Voyez ici le cœur de la décision :
[25] En matière civile, il appartient au demandeur de convaincre le Tribunal, par la présentation d’une preuve probante qui respecte les critères énoncés aux articles 2803 et 2804 C.c.Q., que la défenderesse a mis fin à son lien d’emploi de manière abusive, qu’il a subi des dommages et qu’il existe un lien de cause à effet entre la faute et les dommages allégués.
[26] Avec égards, le demandeur n’a pas fait cette démonstration.
[27] La preuve démontre que la demanderesse a exercé son droit de gérance et mis fin à l’emploi du demandeur dans le respect des termes du contrat de travail ratifié avec lui et notamment à l’intérieur de la période de probation prévue dans cette entente.
[28] Le demandeur plaide que la défenderesse n’avait pas de motifs sérieux pour mettre fin à son emploi. Il ajoute avoir été laissé à lui-même au cours de la période de probation, qu’il n’a pas été mis au courant des attentes de l’employeur à son endroit tant d’un point de vue opérationnel que relationnel et que les rares commentaires reçus de la part de supérieurs au cours de la période de probation étaient positifs. Dans cette optique, il considère que la fin de son emploi était abusive.
[29] La jurisprudence a déterminé qu’un employeur commet un abus de droit lorsqu’il exerce la faculté de résiliation du contrat de travail « en vue de nuire à autrui ». Dans l’affaire Ponce c. Montrusco & Associés inc., la Cour d’appel mentionne :
« [22] Bref, il résulte de la jurisprudence que si l’exercice de la faculté unilatérale de résiliation consacrée par l’article 2091 C.c.Q. n’échappe pas aux articles 6 et 7 C.c.Q., l’application de ces dispositions, vu le caractère discrétionnaire et intrinsèquement préjudiciable du droit en cause, commande un test plus exigeant que celui qu’énonce la Cour suprême dans l’arrêt Houle. Commet ainsi un abus de droit l’employeur qui exerce la faculté de résiliation « en vue de nuire à autrui », pour reprendre l’expression de l’article 7 C.c.Q., c’est-à-dire, pour user d’autres termes, avec malice ou mauvaise foi. Commet aussi un abus de droit l’employeur qui, dans l’exercice de cette faculté, commet une faute caractérisée qui, sans être intentionnelle, engendre cependant un préjudice allant au-delà de celui qui découle normalement de la résiliation : c’est en cela seulement que l’employeur peut agir de manière « excessive et déraisonnable » au sens de l’article 7 C.c.Q.[6]. Inutile de préciser que le fait qu’aucun motif sérieux, au sens de l’article 2094 C.c.Q., ne justifie l’exercice de la faculté de résiliation n’est pas constitutif d’un abus de droit : prétendre le contraire enlèverait tout sens à l’article 2091 C.c.Q.

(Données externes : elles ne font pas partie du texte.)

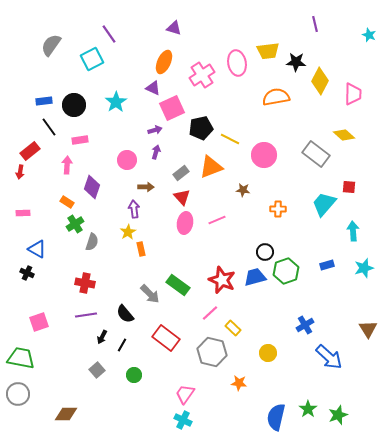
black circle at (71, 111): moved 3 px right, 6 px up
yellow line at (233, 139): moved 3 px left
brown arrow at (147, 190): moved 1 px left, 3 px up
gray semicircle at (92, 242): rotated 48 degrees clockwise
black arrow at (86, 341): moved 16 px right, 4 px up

[23] En l’espèce, la juge de première instance, appliquant ces critères, a conclu que :
[114] Montrusco n’a pas congédié avec malice, méchanceté et intention de nuire, ni avec maladresse, insouciance, malveillance ou négligence. […]
[24] L’appelant n’a pas montré ce en quoi cette conclusion était entachée d’une erreur de droit. »
[30] Pas plus que dans l’affaire Ponce précitée, le demandeur n’a présenté de preuve probante à l’effet que la défenderesse a mis fin à son emploi avec malice, méchanceté ou intention de nuire, ni avec maladresse, insouciance, malveillance ou négligence.
[31] Au contraire, la défenderesse a usé de son droit de gérance et informé le demandeur des fondements justifiant selon elle la fin de l’emploi dans le respect de ce dernier et n’a fait que mettre en application les dispositions de la clause d’essai prévue au contrat de travail. Elle a versé au demandeur, dans le respect des dispositions des articles 2091 et 2092 C.c.Q., un délai de congé équivalent à cinq semaines de travail. Ce faisant, elle n’avait pas à démontrer un motif sérieux de fin d’emploi.
[32] Considérant notamment la nature de l’emploi, le fait que le demandeur ait répondu à un appel de candidatures pour ce poste, son expérience de travail passé, son âge, la durée de sa prestation de travail et le fait que le lien d’emploi se soit terminé au cours de la période de probation, le Tribunal considère que le délai de congé offert au demandeur était raisonnable.
[33] En l’absence de preuve d’abus, le recours du demandeur est non fondé.